§ **EXTRACTED TEXT**
'''

View John’s Obituary

David Holman’s Memories of Shotteswell

David Holman (Middle) receiving his Silver (25 years) long service award at Alcan

Keri and I moved to Shotteswell in March 1967. There have been many changes in the village during the past fifty-one years, and I thought it might be of interest to those who have arrived more recently, if I outlined some of them.

When we arrived, Shotteswell was a village with a population of around 220 residents. While the population has remained constant, the number of dwellings – houses, cottages, barn and garage conversions – has increased dramatically. In 1967 there were but 65 properties, now there are 105.

There was, of course, no M40. This arrived in 1991 with the opening of the Waverstock to Longbridge Warwick section of the motorway on 16th January. A series of 24 hour censuses of traffic flow, carried out by the M40 Action Group in March annually between 1991 and 1996, showed how quickly the predicted Department of Transport levels of traffic flow were exceeded. Traffic density on a typical weekday in 1996 was 80,243 VPD – the D of T predicted level for 2006 was 76,000 VPD. (It would be interesting to know what it is now!!) All Shotteswell properties received some compensation for noise and interference after the opening of the M40 of 1 to 5.5% based on property values. After the M40 section was opened the A41 was downgraded to B4100. There were two places of worship – St Laurence Church which dates from the 10th century and the Wesleyan Chapel, opened in Chapel Lane in 1854.

Following closure in 1981, the chapel building was used first as a workshop, then a hairdressing salon, before falling into disrepair. It was converted into a private dwelling in 1996. Both St Laurence Church and the Chapel offered Sunday Schools for the village children, organised by people in the village. More recently there has been a children’s group “Messy Church” run jointly with Warmington by Philippa Upton from 2010 to 2014.

'''

§ **WHAT TO WORK ON**
[a] Using the memories of Shotteswell, decide whether each statement agrees with the text. Answer yes or no for each, and quote the words that decide it. (i) The number of people living in Shotteswell grew a lot after 1967. (ii) The Waverstock to Longbridge Warwick section of the M40 opened on 16th January 1991. (iii) The chapel building became a private home in 1981.
[b] List every different year written as a number in the memories of Shotteswell, with each year given once.
[c] Duplicate the part of the memories of Shotteswell starting at "When we arrived, Shotteswell" and ending at "there are 105.".

§ **PROVIDED RECORDS**
'''

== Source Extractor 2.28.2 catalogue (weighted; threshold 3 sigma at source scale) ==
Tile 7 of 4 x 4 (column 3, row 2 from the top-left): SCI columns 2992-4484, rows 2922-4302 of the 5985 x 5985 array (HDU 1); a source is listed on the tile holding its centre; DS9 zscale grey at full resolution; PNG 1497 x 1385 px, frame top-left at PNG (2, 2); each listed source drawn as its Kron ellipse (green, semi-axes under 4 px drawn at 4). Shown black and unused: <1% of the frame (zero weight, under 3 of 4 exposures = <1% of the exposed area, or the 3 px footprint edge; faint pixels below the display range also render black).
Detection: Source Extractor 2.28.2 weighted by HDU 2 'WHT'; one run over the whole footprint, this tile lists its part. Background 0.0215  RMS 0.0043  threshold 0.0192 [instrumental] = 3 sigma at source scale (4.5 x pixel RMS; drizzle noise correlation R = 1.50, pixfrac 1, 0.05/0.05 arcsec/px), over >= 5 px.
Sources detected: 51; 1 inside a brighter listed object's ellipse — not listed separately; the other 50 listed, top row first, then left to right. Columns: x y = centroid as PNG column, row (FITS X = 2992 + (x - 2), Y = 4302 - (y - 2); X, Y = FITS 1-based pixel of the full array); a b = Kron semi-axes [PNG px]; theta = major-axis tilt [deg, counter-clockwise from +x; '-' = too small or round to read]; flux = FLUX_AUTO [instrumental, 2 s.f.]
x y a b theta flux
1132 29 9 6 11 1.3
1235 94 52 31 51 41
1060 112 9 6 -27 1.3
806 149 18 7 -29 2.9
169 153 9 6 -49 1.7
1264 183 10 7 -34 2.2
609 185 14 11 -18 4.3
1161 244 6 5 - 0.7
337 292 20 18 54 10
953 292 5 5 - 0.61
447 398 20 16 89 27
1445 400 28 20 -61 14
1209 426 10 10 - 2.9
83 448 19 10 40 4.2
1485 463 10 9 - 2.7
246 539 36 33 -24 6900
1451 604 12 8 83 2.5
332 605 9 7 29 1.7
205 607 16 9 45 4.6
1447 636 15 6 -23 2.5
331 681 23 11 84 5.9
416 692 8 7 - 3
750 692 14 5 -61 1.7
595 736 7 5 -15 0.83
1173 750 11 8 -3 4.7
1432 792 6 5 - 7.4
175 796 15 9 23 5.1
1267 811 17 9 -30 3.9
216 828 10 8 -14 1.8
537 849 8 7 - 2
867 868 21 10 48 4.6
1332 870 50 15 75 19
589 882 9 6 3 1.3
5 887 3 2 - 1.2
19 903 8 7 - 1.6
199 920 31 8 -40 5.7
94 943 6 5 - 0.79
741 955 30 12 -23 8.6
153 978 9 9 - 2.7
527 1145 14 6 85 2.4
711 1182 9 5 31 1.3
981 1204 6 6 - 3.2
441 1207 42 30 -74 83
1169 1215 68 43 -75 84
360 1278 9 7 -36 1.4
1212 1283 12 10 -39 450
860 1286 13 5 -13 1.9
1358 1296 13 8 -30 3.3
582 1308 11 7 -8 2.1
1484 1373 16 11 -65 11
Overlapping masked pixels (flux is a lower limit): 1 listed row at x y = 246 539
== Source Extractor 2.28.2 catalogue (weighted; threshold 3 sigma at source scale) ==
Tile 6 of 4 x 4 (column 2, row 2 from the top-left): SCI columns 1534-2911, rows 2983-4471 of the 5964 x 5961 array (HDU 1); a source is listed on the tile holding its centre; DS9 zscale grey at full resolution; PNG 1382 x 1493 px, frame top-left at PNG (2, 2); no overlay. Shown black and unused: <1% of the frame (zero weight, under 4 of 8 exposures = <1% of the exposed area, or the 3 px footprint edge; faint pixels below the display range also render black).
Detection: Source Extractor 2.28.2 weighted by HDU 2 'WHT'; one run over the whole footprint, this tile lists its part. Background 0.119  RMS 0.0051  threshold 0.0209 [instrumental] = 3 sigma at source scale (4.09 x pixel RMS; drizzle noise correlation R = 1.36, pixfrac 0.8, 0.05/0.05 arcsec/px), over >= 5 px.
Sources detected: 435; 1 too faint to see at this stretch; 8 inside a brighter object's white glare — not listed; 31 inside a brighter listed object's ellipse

'''

§ **FINAL ANSWERS**
[a]
(i) No: "While the population has remained constant"
(ii) Yes: "This arrived in 1991 with the opening of the Waverstock to Longbridge Warwick section of the motorway on 16th January."
(iii) No: "It was converted into a private dwelling in 1996."

[b] 1854, 1967, 1981, 1991, 1996, 2006, 2010, 2014

[c]
When we arrived, Shotteswell was a village with a population of around 220 residents. While the population has remained constant, the number of dwellings – houses, cottages, barn and garage conversions – has increased dramatically. In 1967 there were but 65 properties, now there are 105.